National rates remain flat but certain lanes are getting pricier
It seems that carriers are not quite ready to leave the road for summer fun just yet. In past holiday seasons, such as Christmas and Thanksgiving, carriers took extended vacations to enjoy their record profits. While the week following Memorial Day is typically one in which rates rise because capacity goes offline, carriers this year are perhaps too concerned about the limited availability of freight to take a break. The next major period in which we could expect a reduction in capacity is, of course, the Fourth of July.
Over the past week, the National Truckload Index (NTI) has risen a penny per mile to $2.93/mi. In contrast to the week following Memorial Day in 2021, when the NTI rose nearly 25 cents per mile, the NTI has seen little action this year. Given that OTRI fell this week, carrier rates failing to budge the needle is not surprising.
The NTIL, which is the linehaul rate, removing fuel from the all-in NTI, has also risen 1 cent per mile as well, indicating that the slight change in rates this week were driven by linehaul adjustments and not changes in fuel costs.

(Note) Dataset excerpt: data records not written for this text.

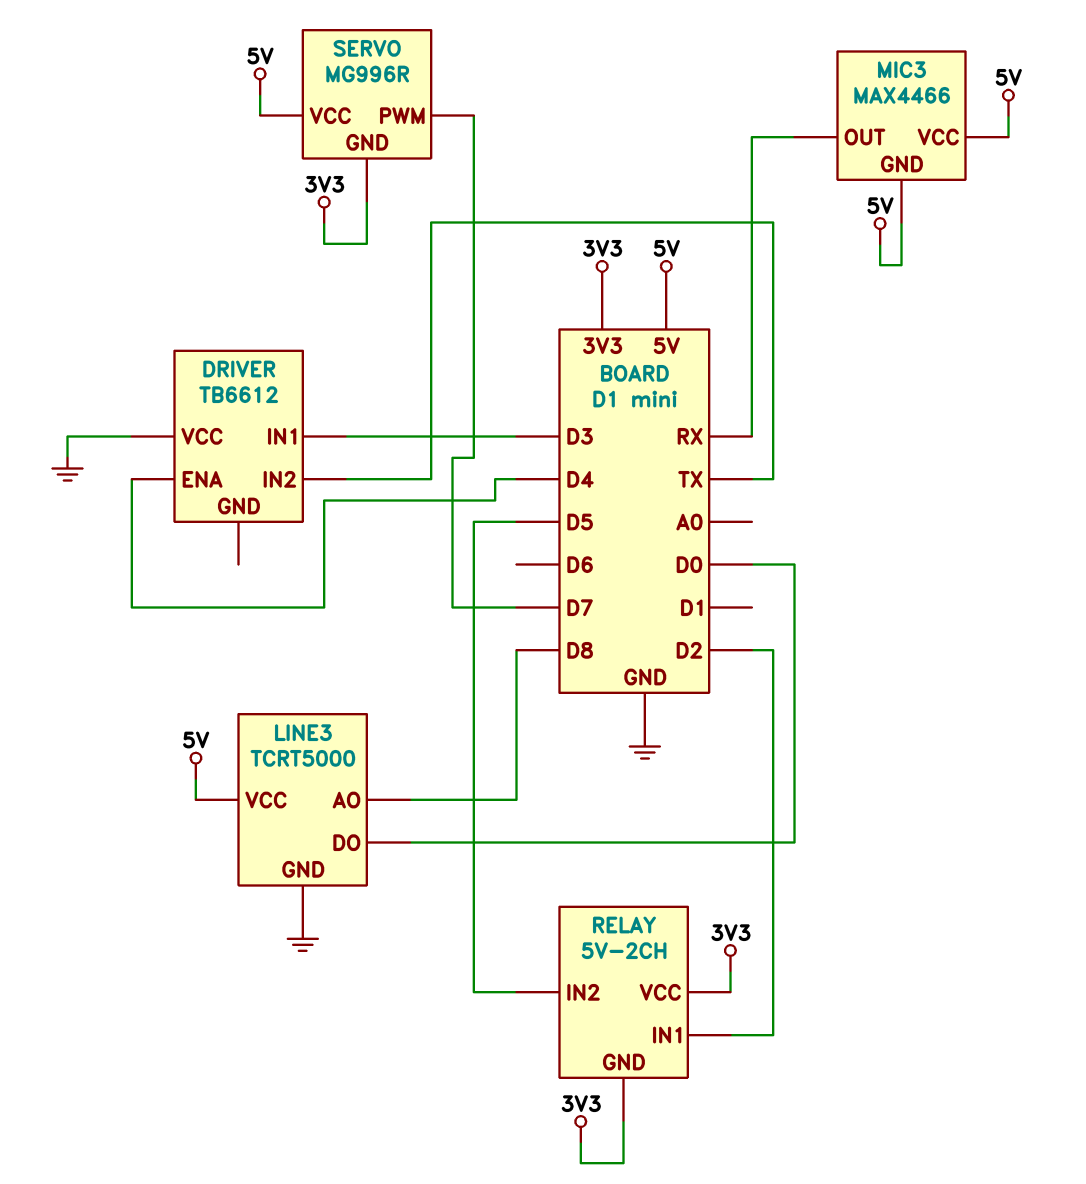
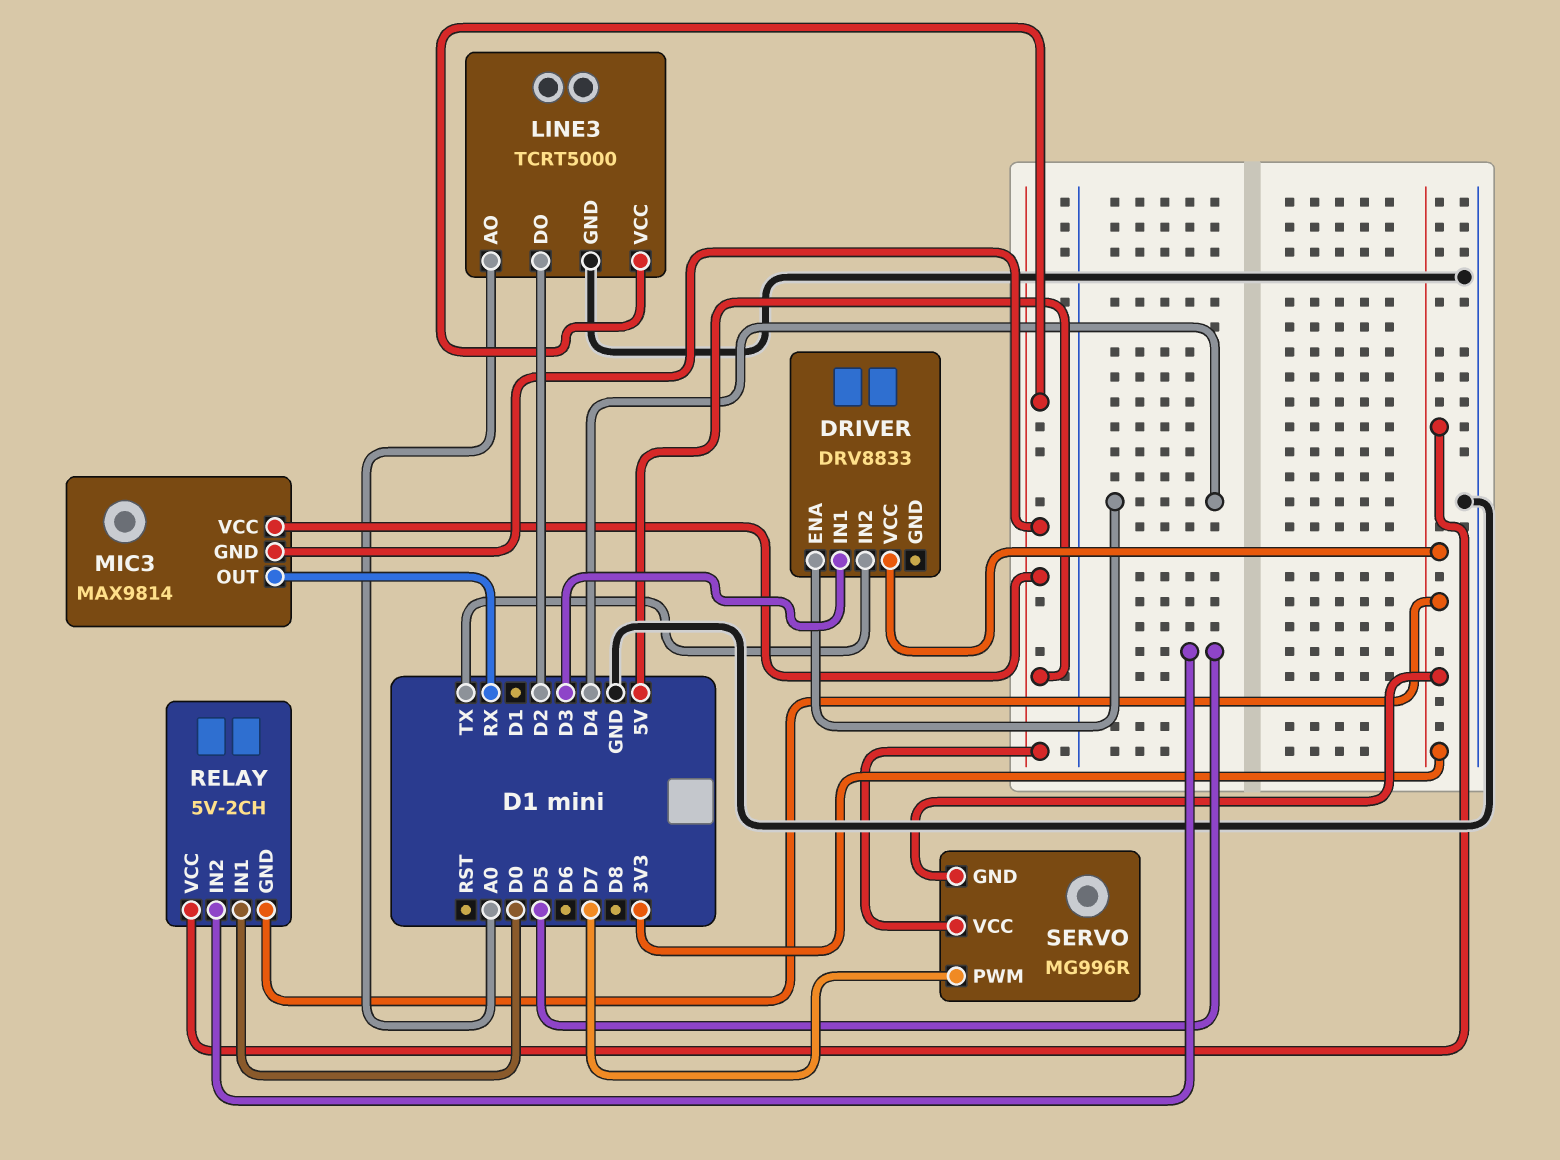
DRIVER: TB6612 -> DRV8833
DRIVER pin VCC: GND -> 3V3
LINE3 pin AO: D8 -> A0
LINE3 pin DO: D0 -> D2
MIC3: MAX4466 -> MAX9814
RELAY pin IN1: D2 -> D0

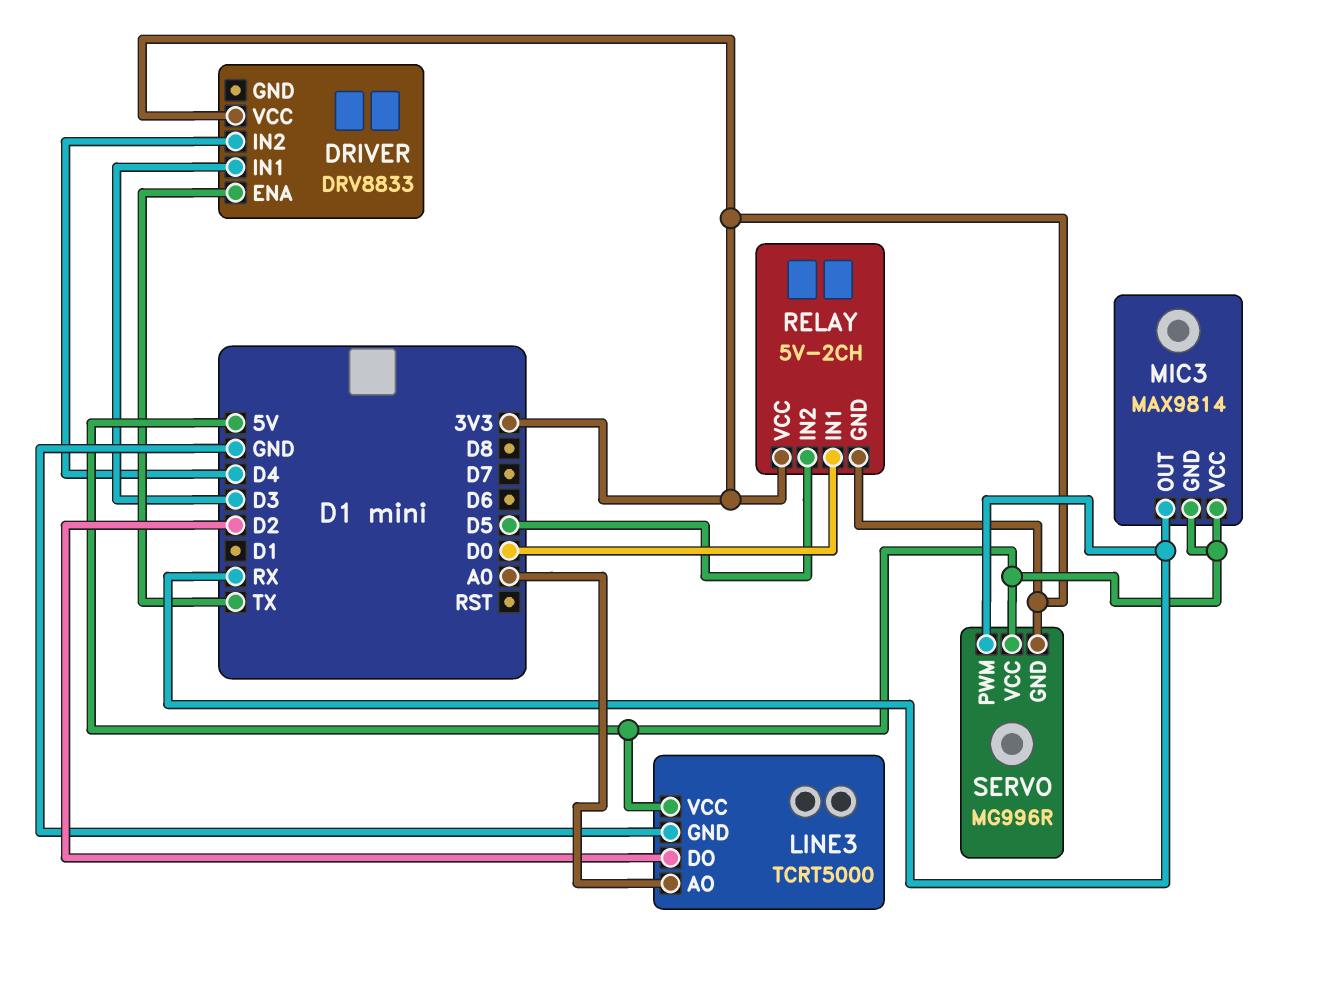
DRIVER pin ENA: D4 -> TX
DRIVER pin IN2: TX -> D4
SERVO pin PWM: D7 -> RX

The NTI currently sits 25 cents per mile below year-ago levels, equal to a 7.9% decline y/y. As spot rates hit inflection points, both turning negative on a y/y basis and falling below contract rates for the first time since 2020, the pressure to move contract rates intensifies.
Over the past week, contract rates, which are base linehaul rates like the NTIL, rose 3 cents per mile to $2.94/mi. Contract rates now stand 18% higher than year-ago levels, but they have not changed drastically since February, when shippers finally began to adjust their contracts to changing market conditions.
The chart above shows the spread between the NTIL and dry van contract rates. As can be seen, the index has continued to fall to new all-time lows in the data set, which dates back to early 2019. Throughout 2019, contract rates exceeded spot rates, which led to a record number of bankruptcies in the space. Once COVID-19 spread, spot rates reacted quickly, rising to new record highs on a seemingly weekly basis, while contract rates slowly crept higher throughout 2021.
Once spot rates started the rapid descent from the stratosphere in late February, the spread between contract rates and spot rates narrowed as contract rates continued to increase throughout the first quarter. This caused the spread between contract and spot rates to turn negative for the first time since July 2020.
The spread quickly fell to negative 85 cents, where it stands today. The spread being this wide will place downward pressure on contract rates as the calendar turns to the back half of the year.
The FreightWaves TRAC spot rate from Los Angeles to Dallas, arguably one of the densest freight lanes in the country, bounced back slightly this week. Over the past week, the FreightWaves TRAC spot rate increased by 3 cents per mile to $2.59, undoing last week’s decline of equal measure. Compared to the NTID, the National Truckload Index – Daily, rates from Los Angeles to Dallas are depressed compared to the national average as expected, but that was not the case at the start of the year. When carriers flooded Southern California in January 2022, they pushed spot rates down rapidly.
On the East Coast, especially out of Atlanta, rates are gaining some traction after the holiday weekend. The FreightWaves TRAC rate from Atlanta to Philadelphia rose 14 cents per mile to $3.56, doubling last week’s 14 cent-per-mile increase. Carriers are showing some restraint heading into the Northeast as diesel prices are extremely high and reserve levels are depressed.
As capacity conditions change over the next week, expect that there will be upward pressure short-term pressure on spot rates. The time frame from now to July 4 will be important for spot rates to gain any semblance of momentum to carry into the back half of the year.